The US Federal Reserve tried to tame inflation with an interest rate hike announcement on Wednesday, but the central bank still doesn’t expect inflation to drop to its 2% target until 2025.

Morningstar researchers expect prices to drop in 2023, but that means many more months of businesses and consumers dealing with higher-priced goods and services.

Meanwhile, Cabbage vice president of sales and marketing Brett Sussman said small business owners are taking steps to “adjust their businesses” to prevent the cost increase.

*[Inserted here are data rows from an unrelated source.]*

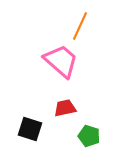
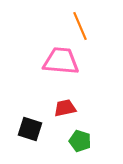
orange line: rotated 48 degrees counterclockwise
pink trapezoid: rotated 36 degrees counterclockwise
green pentagon: moved 9 px left, 5 px down
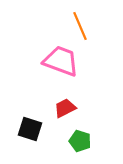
pink trapezoid: rotated 15 degrees clockwise
red trapezoid: rotated 15 degrees counterclockwise
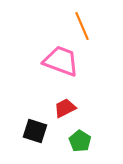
orange line: moved 2 px right
black square: moved 5 px right, 2 px down
green pentagon: rotated 15 degrees clockwise
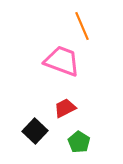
pink trapezoid: moved 1 px right
black square: rotated 25 degrees clockwise
green pentagon: moved 1 px left, 1 px down
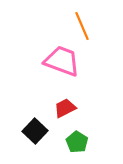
green pentagon: moved 2 px left
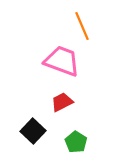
red trapezoid: moved 3 px left, 6 px up
black square: moved 2 px left
green pentagon: moved 1 px left
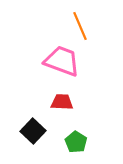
orange line: moved 2 px left
red trapezoid: rotated 30 degrees clockwise
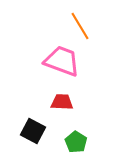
orange line: rotated 8 degrees counterclockwise
black square: rotated 15 degrees counterclockwise
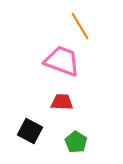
black square: moved 3 px left
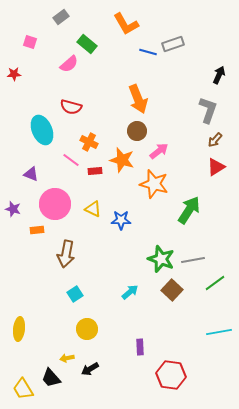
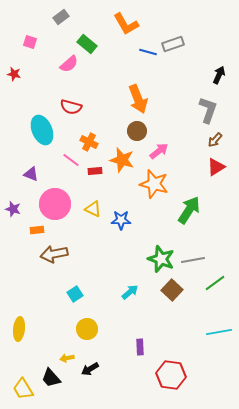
red star at (14, 74): rotated 16 degrees clockwise
brown arrow at (66, 254): moved 12 px left; rotated 68 degrees clockwise
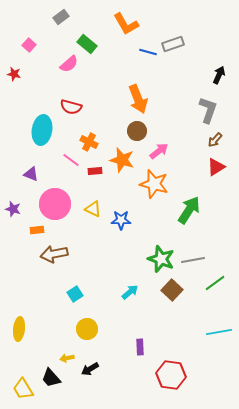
pink square at (30, 42): moved 1 px left, 3 px down; rotated 24 degrees clockwise
cyan ellipse at (42, 130): rotated 32 degrees clockwise
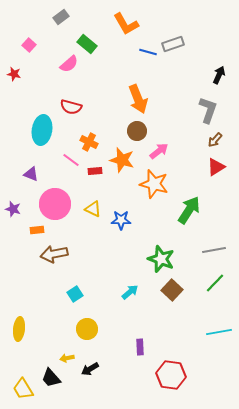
gray line at (193, 260): moved 21 px right, 10 px up
green line at (215, 283): rotated 10 degrees counterclockwise
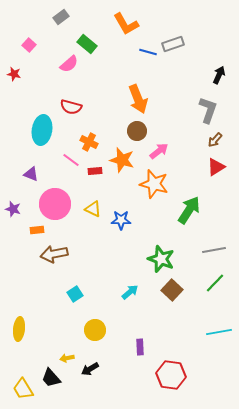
yellow circle at (87, 329): moved 8 px right, 1 px down
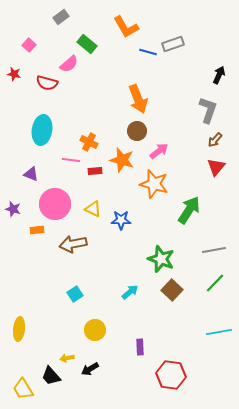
orange L-shape at (126, 24): moved 3 px down
red semicircle at (71, 107): moved 24 px left, 24 px up
pink line at (71, 160): rotated 30 degrees counterclockwise
red triangle at (216, 167): rotated 18 degrees counterclockwise
brown arrow at (54, 254): moved 19 px right, 10 px up
black trapezoid at (51, 378): moved 2 px up
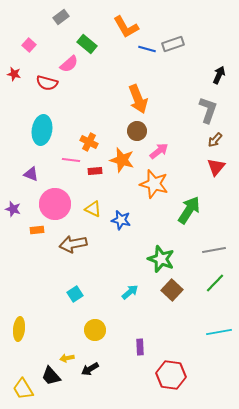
blue line at (148, 52): moved 1 px left, 3 px up
blue star at (121, 220): rotated 12 degrees clockwise
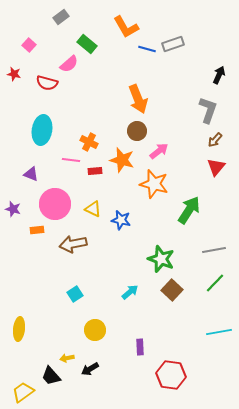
yellow trapezoid at (23, 389): moved 3 px down; rotated 85 degrees clockwise
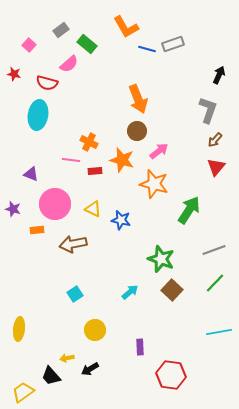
gray rectangle at (61, 17): moved 13 px down
cyan ellipse at (42, 130): moved 4 px left, 15 px up
gray line at (214, 250): rotated 10 degrees counterclockwise
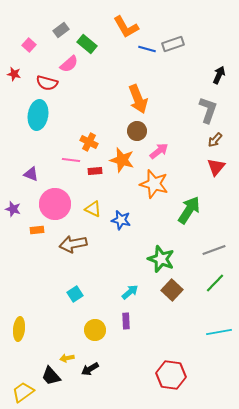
purple rectangle at (140, 347): moved 14 px left, 26 px up
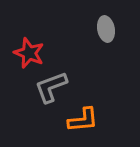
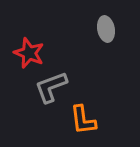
orange L-shape: rotated 88 degrees clockwise
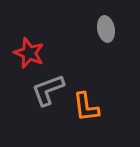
gray L-shape: moved 3 px left, 3 px down
orange L-shape: moved 3 px right, 13 px up
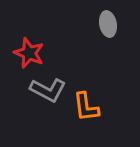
gray ellipse: moved 2 px right, 5 px up
gray L-shape: rotated 132 degrees counterclockwise
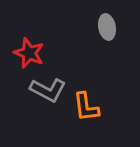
gray ellipse: moved 1 px left, 3 px down
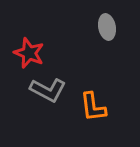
orange L-shape: moved 7 px right
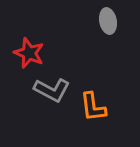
gray ellipse: moved 1 px right, 6 px up
gray L-shape: moved 4 px right
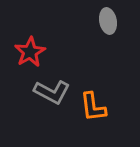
red star: moved 1 px right, 1 px up; rotated 20 degrees clockwise
gray L-shape: moved 2 px down
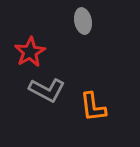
gray ellipse: moved 25 px left
gray L-shape: moved 5 px left, 2 px up
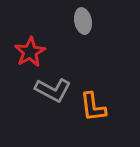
gray L-shape: moved 6 px right
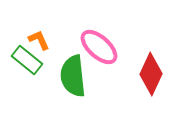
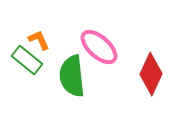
green semicircle: moved 1 px left
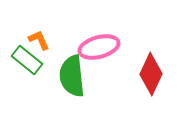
pink ellipse: rotated 57 degrees counterclockwise
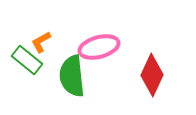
orange L-shape: moved 2 px right, 2 px down; rotated 95 degrees counterclockwise
red diamond: moved 1 px right, 1 px down
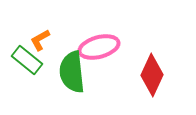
orange L-shape: moved 1 px left, 2 px up
green semicircle: moved 4 px up
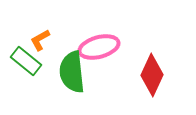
green rectangle: moved 1 px left, 1 px down
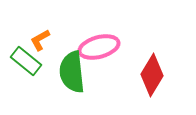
red diamond: rotated 6 degrees clockwise
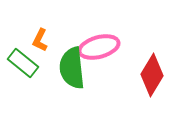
orange L-shape: rotated 35 degrees counterclockwise
green rectangle: moved 3 px left, 2 px down
green semicircle: moved 4 px up
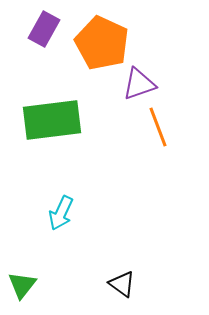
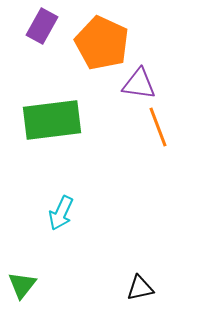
purple rectangle: moved 2 px left, 3 px up
purple triangle: rotated 27 degrees clockwise
black triangle: moved 18 px right, 4 px down; rotated 48 degrees counterclockwise
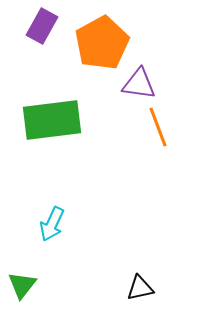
orange pentagon: rotated 18 degrees clockwise
cyan arrow: moved 9 px left, 11 px down
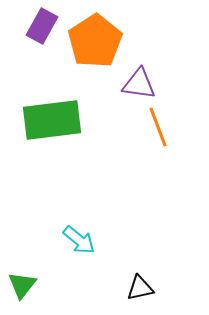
orange pentagon: moved 7 px left, 2 px up; rotated 4 degrees counterclockwise
cyan arrow: moved 27 px right, 16 px down; rotated 76 degrees counterclockwise
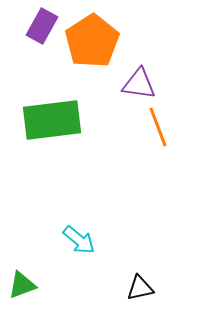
orange pentagon: moved 3 px left
green triangle: rotated 32 degrees clockwise
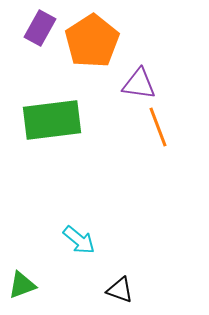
purple rectangle: moved 2 px left, 2 px down
black triangle: moved 20 px left, 2 px down; rotated 32 degrees clockwise
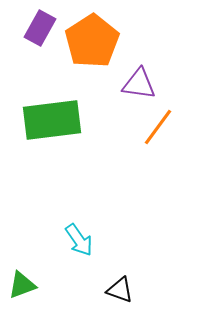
orange line: rotated 57 degrees clockwise
cyan arrow: rotated 16 degrees clockwise
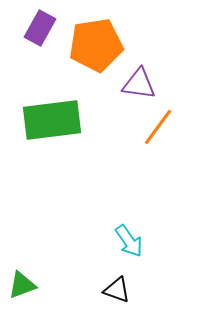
orange pentagon: moved 4 px right, 4 px down; rotated 24 degrees clockwise
cyan arrow: moved 50 px right, 1 px down
black triangle: moved 3 px left
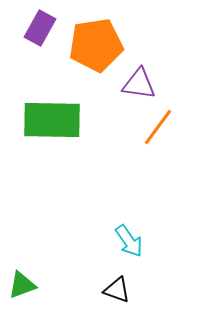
green rectangle: rotated 8 degrees clockwise
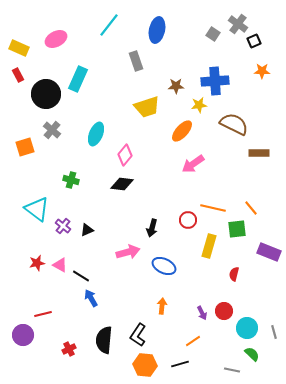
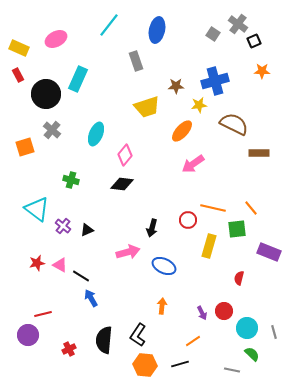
blue cross at (215, 81): rotated 12 degrees counterclockwise
red semicircle at (234, 274): moved 5 px right, 4 px down
purple circle at (23, 335): moved 5 px right
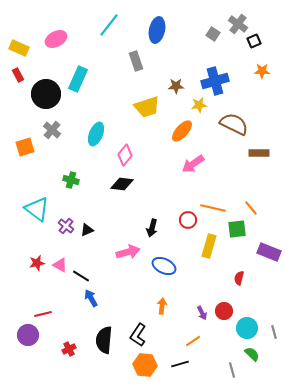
purple cross at (63, 226): moved 3 px right
gray line at (232, 370): rotated 63 degrees clockwise
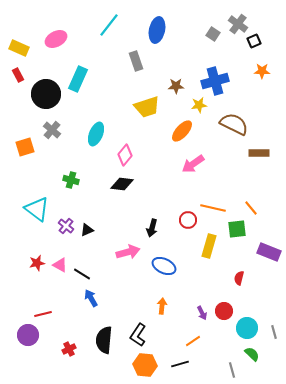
black line at (81, 276): moved 1 px right, 2 px up
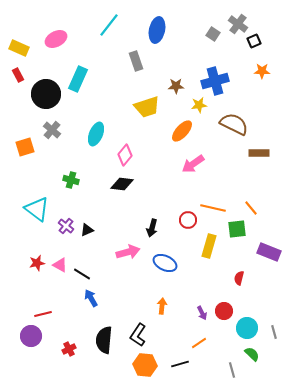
blue ellipse at (164, 266): moved 1 px right, 3 px up
purple circle at (28, 335): moved 3 px right, 1 px down
orange line at (193, 341): moved 6 px right, 2 px down
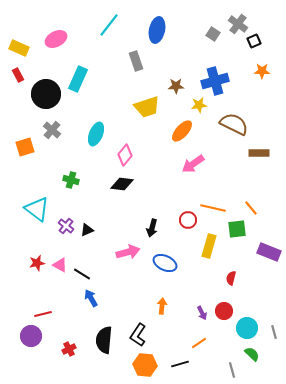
red semicircle at (239, 278): moved 8 px left
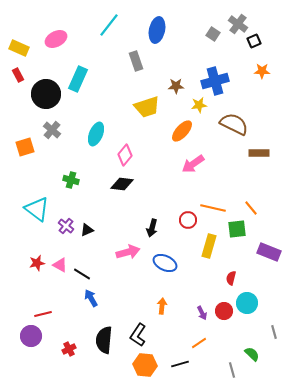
cyan circle at (247, 328): moved 25 px up
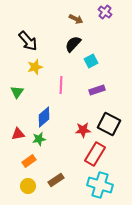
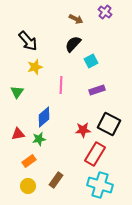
brown rectangle: rotated 21 degrees counterclockwise
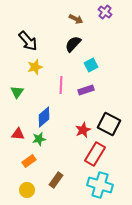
cyan square: moved 4 px down
purple rectangle: moved 11 px left
red star: rotated 21 degrees counterclockwise
red triangle: rotated 16 degrees clockwise
yellow circle: moved 1 px left, 4 px down
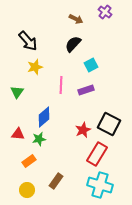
red rectangle: moved 2 px right
brown rectangle: moved 1 px down
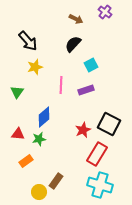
orange rectangle: moved 3 px left
yellow circle: moved 12 px right, 2 px down
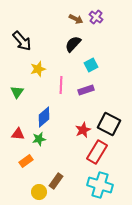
purple cross: moved 9 px left, 5 px down
black arrow: moved 6 px left
yellow star: moved 3 px right, 2 px down
red rectangle: moved 2 px up
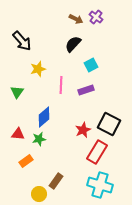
yellow circle: moved 2 px down
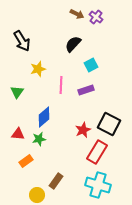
brown arrow: moved 1 px right, 5 px up
black arrow: rotated 10 degrees clockwise
cyan cross: moved 2 px left
yellow circle: moved 2 px left, 1 px down
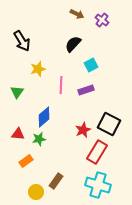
purple cross: moved 6 px right, 3 px down
yellow circle: moved 1 px left, 3 px up
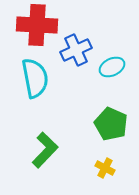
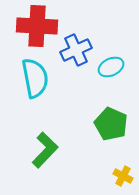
red cross: moved 1 px down
cyan ellipse: moved 1 px left
yellow cross: moved 18 px right, 8 px down
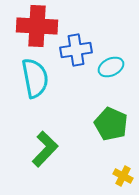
blue cross: rotated 16 degrees clockwise
green L-shape: moved 1 px up
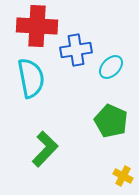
cyan ellipse: rotated 20 degrees counterclockwise
cyan semicircle: moved 4 px left
green pentagon: moved 3 px up
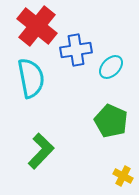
red cross: rotated 36 degrees clockwise
green L-shape: moved 4 px left, 2 px down
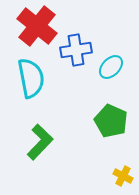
green L-shape: moved 1 px left, 9 px up
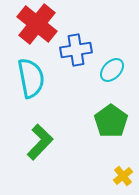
red cross: moved 2 px up
cyan ellipse: moved 1 px right, 3 px down
green pentagon: rotated 12 degrees clockwise
yellow cross: rotated 24 degrees clockwise
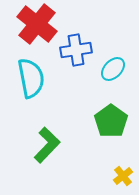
cyan ellipse: moved 1 px right, 1 px up
green L-shape: moved 7 px right, 3 px down
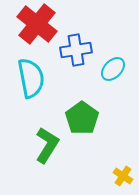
green pentagon: moved 29 px left, 3 px up
green L-shape: rotated 12 degrees counterclockwise
yellow cross: rotated 18 degrees counterclockwise
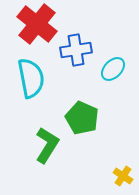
green pentagon: rotated 12 degrees counterclockwise
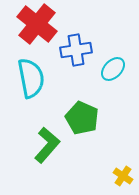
green L-shape: rotated 9 degrees clockwise
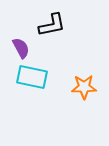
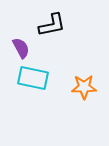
cyan rectangle: moved 1 px right, 1 px down
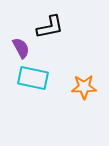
black L-shape: moved 2 px left, 2 px down
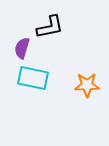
purple semicircle: moved 1 px right; rotated 135 degrees counterclockwise
orange star: moved 3 px right, 2 px up
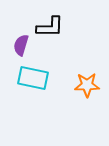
black L-shape: rotated 12 degrees clockwise
purple semicircle: moved 1 px left, 3 px up
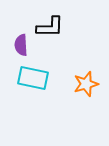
purple semicircle: rotated 20 degrees counterclockwise
orange star: moved 1 px left, 1 px up; rotated 15 degrees counterclockwise
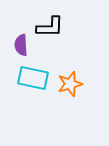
orange star: moved 16 px left
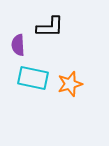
purple semicircle: moved 3 px left
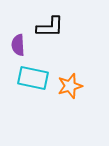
orange star: moved 2 px down
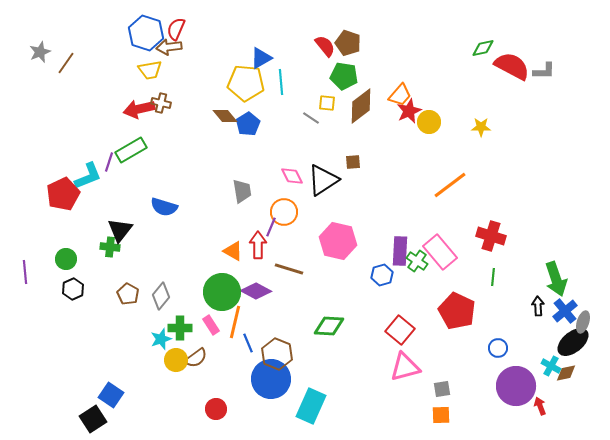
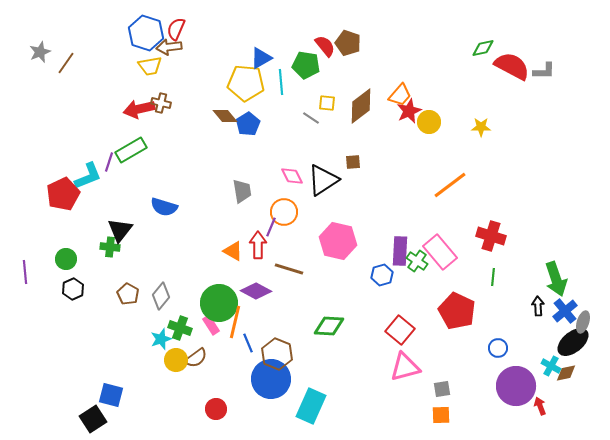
yellow trapezoid at (150, 70): moved 4 px up
green pentagon at (344, 76): moved 38 px left, 11 px up
green circle at (222, 292): moved 3 px left, 11 px down
green cross at (180, 328): rotated 20 degrees clockwise
blue square at (111, 395): rotated 20 degrees counterclockwise
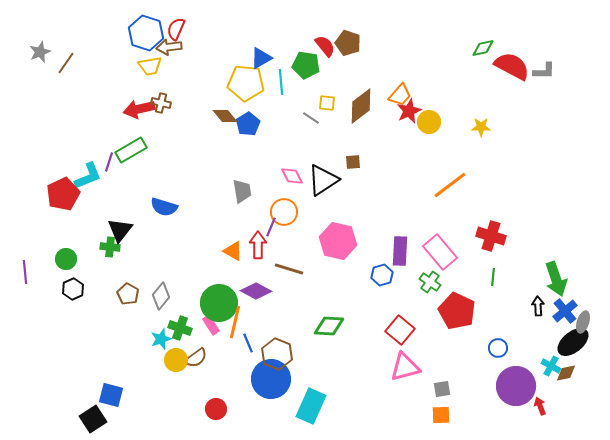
green cross at (417, 261): moved 13 px right, 21 px down
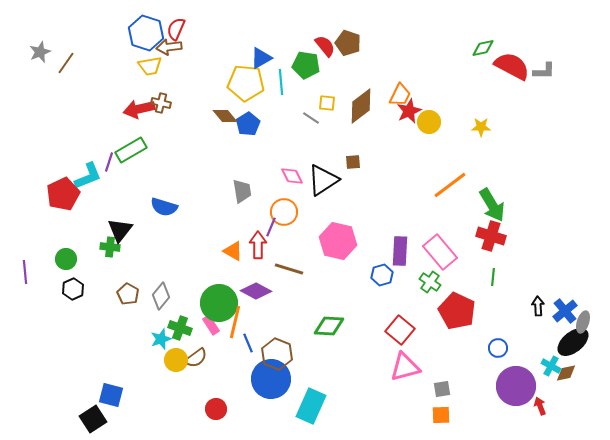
orange trapezoid at (400, 95): rotated 15 degrees counterclockwise
green arrow at (556, 279): moved 64 px left, 74 px up; rotated 12 degrees counterclockwise
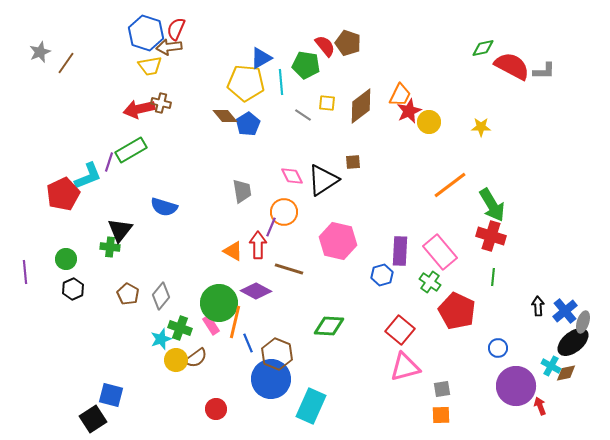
gray line at (311, 118): moved 8 px left, 3 px up
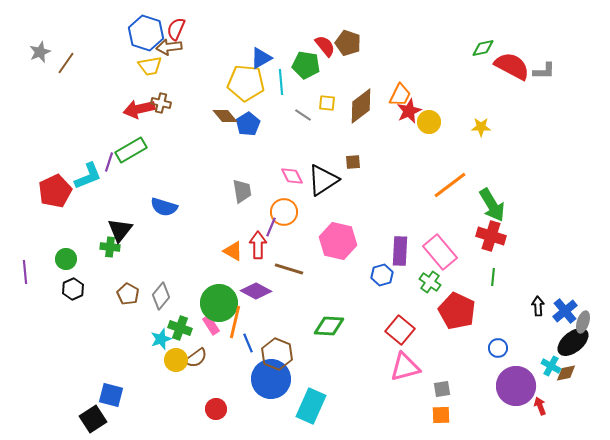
red pentagon at (63, 194): moved 8 px left, 3 px up
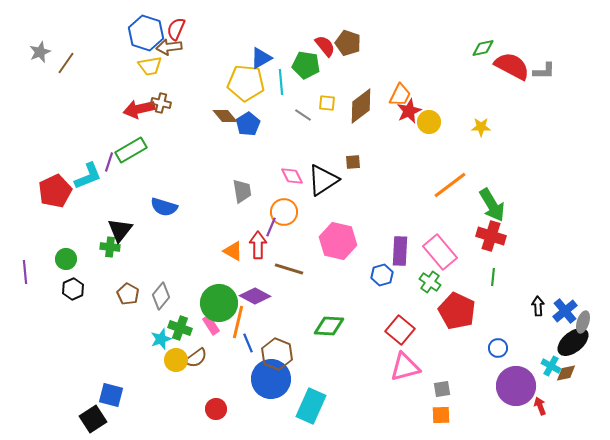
purple diamond at (256, 291): moved 1 px left, 5 px down
orange line at (235, 322): moved 3 px right
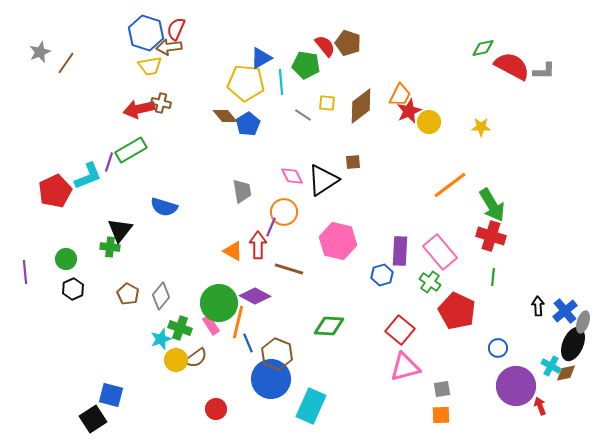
black ellipse at (573, 342): moved 2 px down; rotated 28 degrees counterclockwise
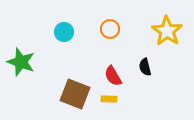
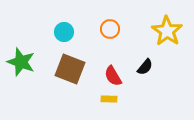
black semicircle: rotated 126 degrees counterclockwise
brown square: moved 5 px left, 25 px up
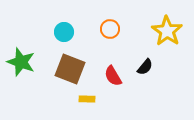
yellow rectangle: moved 22 px left
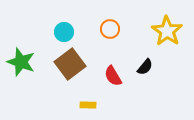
brown square: moved 5 px up; rotated 32 degrees clockwise
yellow rectangle: moved 1 px right, 6 px down
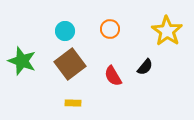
cyan circle: moved 1 px right, 1 px up
green star: moved 1 px right, 1 px up
yellow rectangle: moved 15 px left, 2 px up
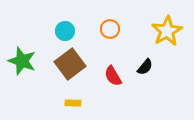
yellow star: rotated 8 degrees clockwise
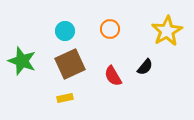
brown square: rotated 12 degrees clockwise
yellow rectangle: moved 8 px left, 5 px up; rotated 14 degrees counterclockwise
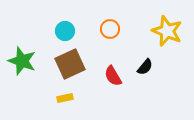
yellow star: rotated 20 degrees counterclockwise
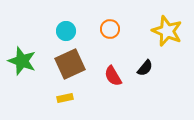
cyan circle: moved 1 px right
black semicircle: moved 1 px down
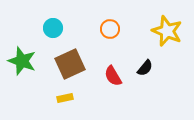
cyan circle: moved 13 px left, 3 px up
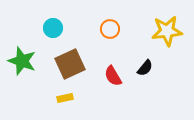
yellow star: rotated 28 degrees counterclockwise
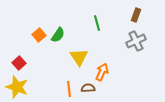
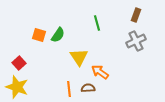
orange square: rotated 32 degrees counterclockwise
orange arrow: moved 2 px left; rotated 78 degrees counterclockwise
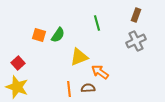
yellow triangle: rotated 42 degrees clockwise
red square: moved 1 px left
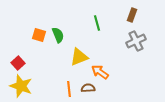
brown rectangle: moved 4 px left
green semicircle: rotated 56 degrees counterclockwise
yellow star: moved 4 px right, 1 px up
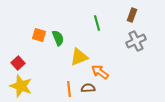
green semicircle: moved 3 px down
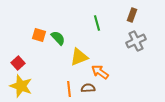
green semicircle: rotated 21 degrees counterclockwise
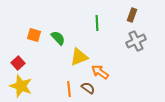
green line: rotated 14 degrees clockwise
orange square: moved 5 px left
brown semicircle: rotated 40 degrees clockwise
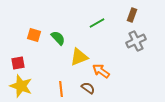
green line: rotated 63 degrees clockwise
red square: rotated 32 degrees clockwise
orange arrow: moved 1 px right, 1 px up
orange line: moved 8 px left
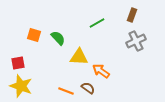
yellow triangle: rotated 24 degrees clockwise
orange line: moved 5 px right, 2 px down; rotated 63 degrees counterclockwise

Cabbage’s research shows that raising prices is the most popular solution for business owners, with 37% saying it’s their plan. Another 22% of respondents said they plan to negotiate better deals with suppliers to reduce costs.

Others plan to cut low-margin goods and services from their offerings and focus their business on those that provide them with the highest return on investment.

While inflation is the economic factor on most business owners’ minds these days, many are preparing for another recession in the U.S. economy.

Experts have pointed to rising inflation as a sign that a recession may be looming, but economists are largely divided on the matter of late, although some believe the economy is already in another recession.

Regardless, small business owners seem relatively optimistic. In June, 83% of respondents to an earlier Kabbage survey said a recession was likely, but 80% said they were confident their businesses could withstand such a downturn.

One reason for their optimism: the pandemic. Nearly a third of respondents said that facing the pandemic has given them a stronger sense of resilience, and that they feel better prepared to recover from major downturns in the economy.